Problems to work on.
1. Using the court memorandum, explain why the defendant argues that the warrantless searches of the automobile, its containers and his person were invalid.
2. According to the court memorandum, how many motor mounts concealed the hashish?
3. List every item the court memorandum says Agent Hershowitz observed in the passenger compartment of the automobile at the time of the arrest.

Text provided.
----------------------------------------

MEMORANDUM AND ORDER
DITTER, District Judge.Defendant, Robert C. Wexler, has moved to suppress physical evidence seized from his person and an automobile. He has also moved to suppress the identification testimony of three government agents. At the conclusion of the evidentiary hearing on February 3 and 4, 1986, I reserved decision on the physical evidence and denied suppression of the identification evidence. Additionally, I considered defendant’s various motions in limine. This memorandum and order will supplement the rulings made in the courtroom.
Defendant is charged with conspiracy and possessing with intent to distribute approximately 750 pounds of hashish. The hashish, concealed inside of 640 motor mounts, was shipped in thirty-two crates from Bombay, India to Media, Pennsylvania. Customs agents in San Francisco, California, discovered the contraband when the shipment entered the country and transferred the crates to Customs in Philadelphia. Undercover agents delivered the crates to the addressee, Quality Traders, and DEA and Customs agents maintained continuous surveillance over the building where Quality Traders was located.
After two days, the crates were loaded into a Ryder truck which the agents followed in several unmarked ears to a Dun-kin’ Donuts parking lot and then to a K Mart parking lot. Agents maintained surveillance of the K Mart area until Agent Ellis M. Hershowitz, one of the officers coordinating the operation, arrested Wexler who, for thirty minutes, had been continuously driving a white Ford Tempo in the immediate area surrounding the K Mart. The occupant of the passenger’s seat, co-defendant Louis B. Samuels, was also arrested.
At the time of the arrest, Agent Hershowitz observed a CB radio, its box, a receipt for its purchase, a Dunkin’ Donuts bag and coffee cup, a small leather coin purse, and a plastic bag in the passenger compartment of the automobile. These items and rental documents bearing Wexler’s name, located in the glove compartment, were seized several hours later during an inventory search at the DEA office. Wexler’s wallet, containing personal identification, was also seized at the DEA office during the processing incident to a custodial arrest. It was later determined that the substance inside of the plastic bag was marijuana and, one year later, trace amounts of hashish were discovered on two coins inside of the leather coin purse.
Defendant has moved to suppress all of this evidence on the basis that his arrest was invalid for lack of probable cause. Consequently, he argues, the warrantless searches of the automobile, the containers therein, and the defendant’s person were invalid.

----------------------------------------

Records supplied.
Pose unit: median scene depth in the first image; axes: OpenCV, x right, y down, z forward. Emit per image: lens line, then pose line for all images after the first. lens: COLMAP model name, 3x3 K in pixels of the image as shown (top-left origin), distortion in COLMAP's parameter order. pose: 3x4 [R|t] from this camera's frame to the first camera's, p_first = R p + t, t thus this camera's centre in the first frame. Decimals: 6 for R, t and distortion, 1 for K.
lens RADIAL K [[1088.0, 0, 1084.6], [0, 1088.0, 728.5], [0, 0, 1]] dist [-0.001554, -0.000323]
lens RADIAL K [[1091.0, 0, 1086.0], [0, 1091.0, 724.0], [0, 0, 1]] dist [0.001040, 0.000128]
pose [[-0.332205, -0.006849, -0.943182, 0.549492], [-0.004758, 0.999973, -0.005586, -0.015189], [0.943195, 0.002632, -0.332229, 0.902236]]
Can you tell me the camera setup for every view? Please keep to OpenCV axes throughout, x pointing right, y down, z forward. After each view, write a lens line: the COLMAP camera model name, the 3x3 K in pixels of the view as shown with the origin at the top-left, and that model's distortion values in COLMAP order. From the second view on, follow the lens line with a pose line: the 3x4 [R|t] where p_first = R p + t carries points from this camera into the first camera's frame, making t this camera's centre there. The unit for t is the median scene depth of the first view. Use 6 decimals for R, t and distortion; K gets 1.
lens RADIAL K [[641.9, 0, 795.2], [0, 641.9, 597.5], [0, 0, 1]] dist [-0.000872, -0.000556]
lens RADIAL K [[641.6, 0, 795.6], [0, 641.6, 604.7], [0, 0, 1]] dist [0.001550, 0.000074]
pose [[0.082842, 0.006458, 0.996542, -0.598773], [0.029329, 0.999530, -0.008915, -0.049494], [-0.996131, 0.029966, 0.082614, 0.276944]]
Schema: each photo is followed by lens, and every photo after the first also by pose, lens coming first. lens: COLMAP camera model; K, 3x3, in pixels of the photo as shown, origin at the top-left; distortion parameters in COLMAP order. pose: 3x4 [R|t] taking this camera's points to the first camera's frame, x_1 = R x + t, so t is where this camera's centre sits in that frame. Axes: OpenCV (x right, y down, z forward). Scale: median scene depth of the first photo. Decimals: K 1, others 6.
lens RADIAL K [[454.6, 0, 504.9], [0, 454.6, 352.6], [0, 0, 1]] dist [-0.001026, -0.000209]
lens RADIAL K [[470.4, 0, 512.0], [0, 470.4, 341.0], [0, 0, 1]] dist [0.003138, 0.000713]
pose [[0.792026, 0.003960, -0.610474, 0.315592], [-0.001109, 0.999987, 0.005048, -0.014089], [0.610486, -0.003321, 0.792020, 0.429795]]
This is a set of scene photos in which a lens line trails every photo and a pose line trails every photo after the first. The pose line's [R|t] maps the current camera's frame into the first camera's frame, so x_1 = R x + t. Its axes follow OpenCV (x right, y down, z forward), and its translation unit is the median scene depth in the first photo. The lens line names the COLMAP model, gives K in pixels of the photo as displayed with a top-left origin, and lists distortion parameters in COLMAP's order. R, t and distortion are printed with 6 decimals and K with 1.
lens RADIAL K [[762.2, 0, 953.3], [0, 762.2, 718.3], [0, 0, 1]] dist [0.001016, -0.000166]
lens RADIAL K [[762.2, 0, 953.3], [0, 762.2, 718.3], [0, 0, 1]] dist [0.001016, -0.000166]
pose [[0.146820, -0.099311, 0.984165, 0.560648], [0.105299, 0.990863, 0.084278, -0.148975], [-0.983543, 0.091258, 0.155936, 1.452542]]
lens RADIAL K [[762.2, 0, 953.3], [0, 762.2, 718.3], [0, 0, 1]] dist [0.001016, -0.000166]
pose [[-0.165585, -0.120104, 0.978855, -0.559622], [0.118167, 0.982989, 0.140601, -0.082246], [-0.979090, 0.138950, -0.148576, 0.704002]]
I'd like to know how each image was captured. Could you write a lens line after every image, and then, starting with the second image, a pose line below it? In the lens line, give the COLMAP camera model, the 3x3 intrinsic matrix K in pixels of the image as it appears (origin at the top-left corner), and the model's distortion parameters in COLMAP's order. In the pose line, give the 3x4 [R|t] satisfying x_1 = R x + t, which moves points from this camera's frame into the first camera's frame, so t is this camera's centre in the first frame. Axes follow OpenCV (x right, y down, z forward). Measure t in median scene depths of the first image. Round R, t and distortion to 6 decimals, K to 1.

----------------------------------------

Answers given.
1. He argues that his arrest was invalid for lack of probable cause. Because of that, he contends, the warrantless searches that followed it were invalid too.

2. 640 motor mounts.

3.
- a CB radio
- its box
- a receipt for its purchase
- a Dunkin' Donuts bag
- a coffee cup
- a small leather coin purse
- a plastic bag